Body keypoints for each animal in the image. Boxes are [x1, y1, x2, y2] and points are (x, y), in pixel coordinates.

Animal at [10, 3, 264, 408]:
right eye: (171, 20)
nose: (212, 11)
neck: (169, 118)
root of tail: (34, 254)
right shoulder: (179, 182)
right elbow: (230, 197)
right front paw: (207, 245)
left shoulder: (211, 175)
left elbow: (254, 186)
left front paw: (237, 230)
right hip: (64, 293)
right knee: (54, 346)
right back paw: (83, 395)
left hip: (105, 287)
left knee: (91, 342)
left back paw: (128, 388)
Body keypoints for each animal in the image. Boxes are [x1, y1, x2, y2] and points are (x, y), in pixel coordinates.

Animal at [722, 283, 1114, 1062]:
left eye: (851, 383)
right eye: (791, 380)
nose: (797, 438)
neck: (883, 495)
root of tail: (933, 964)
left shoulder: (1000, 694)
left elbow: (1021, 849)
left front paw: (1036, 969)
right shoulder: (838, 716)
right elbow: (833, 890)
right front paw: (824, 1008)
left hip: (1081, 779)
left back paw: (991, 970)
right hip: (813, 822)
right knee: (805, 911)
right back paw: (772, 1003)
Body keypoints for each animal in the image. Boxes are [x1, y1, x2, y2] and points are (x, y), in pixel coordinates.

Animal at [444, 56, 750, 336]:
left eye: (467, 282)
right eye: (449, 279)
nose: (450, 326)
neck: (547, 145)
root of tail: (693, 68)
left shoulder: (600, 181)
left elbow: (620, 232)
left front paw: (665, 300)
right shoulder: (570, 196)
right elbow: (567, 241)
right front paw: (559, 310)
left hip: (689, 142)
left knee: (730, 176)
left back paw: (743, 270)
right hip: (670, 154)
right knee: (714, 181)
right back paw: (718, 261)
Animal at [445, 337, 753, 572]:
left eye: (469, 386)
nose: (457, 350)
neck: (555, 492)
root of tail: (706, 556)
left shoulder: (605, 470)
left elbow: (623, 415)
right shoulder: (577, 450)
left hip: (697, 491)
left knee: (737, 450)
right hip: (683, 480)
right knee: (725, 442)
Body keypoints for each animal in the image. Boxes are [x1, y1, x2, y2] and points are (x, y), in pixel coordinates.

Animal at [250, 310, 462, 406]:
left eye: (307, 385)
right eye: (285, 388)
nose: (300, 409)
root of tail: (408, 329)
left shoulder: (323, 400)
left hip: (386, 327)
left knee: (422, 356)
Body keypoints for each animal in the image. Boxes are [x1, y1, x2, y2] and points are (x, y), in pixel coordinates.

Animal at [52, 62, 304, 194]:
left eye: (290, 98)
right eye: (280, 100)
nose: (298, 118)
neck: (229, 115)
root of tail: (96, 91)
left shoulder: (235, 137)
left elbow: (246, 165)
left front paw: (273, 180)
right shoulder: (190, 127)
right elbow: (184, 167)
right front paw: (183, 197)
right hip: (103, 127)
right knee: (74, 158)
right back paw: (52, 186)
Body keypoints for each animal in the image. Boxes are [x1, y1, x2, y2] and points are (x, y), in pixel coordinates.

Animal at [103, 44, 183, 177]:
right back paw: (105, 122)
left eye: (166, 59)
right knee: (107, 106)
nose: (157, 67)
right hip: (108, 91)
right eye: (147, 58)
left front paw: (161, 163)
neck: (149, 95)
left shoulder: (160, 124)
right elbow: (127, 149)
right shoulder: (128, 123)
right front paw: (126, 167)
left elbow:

☆ ☆ ☆ ☆

Description of the task » Repeat, exactly as they stand above, the lines from the line with "right hip: (813, 822)" to the line with "neck: (547, 145)", both lines included.

Output for this exercise »
right hip: (813, 822)
right knee: (805, 911)
right back paw: (772, 1003)
Body keypoints for each animal in the image. Boxes are [x1, y1, x2, y2] and points are (x, y), in pixel coordinates.

Animal at [444, 56, 750, 336]:
left eye: (467, 282)
right eye: (449, 279)
nose: (450, 326)
neck: (547, 145)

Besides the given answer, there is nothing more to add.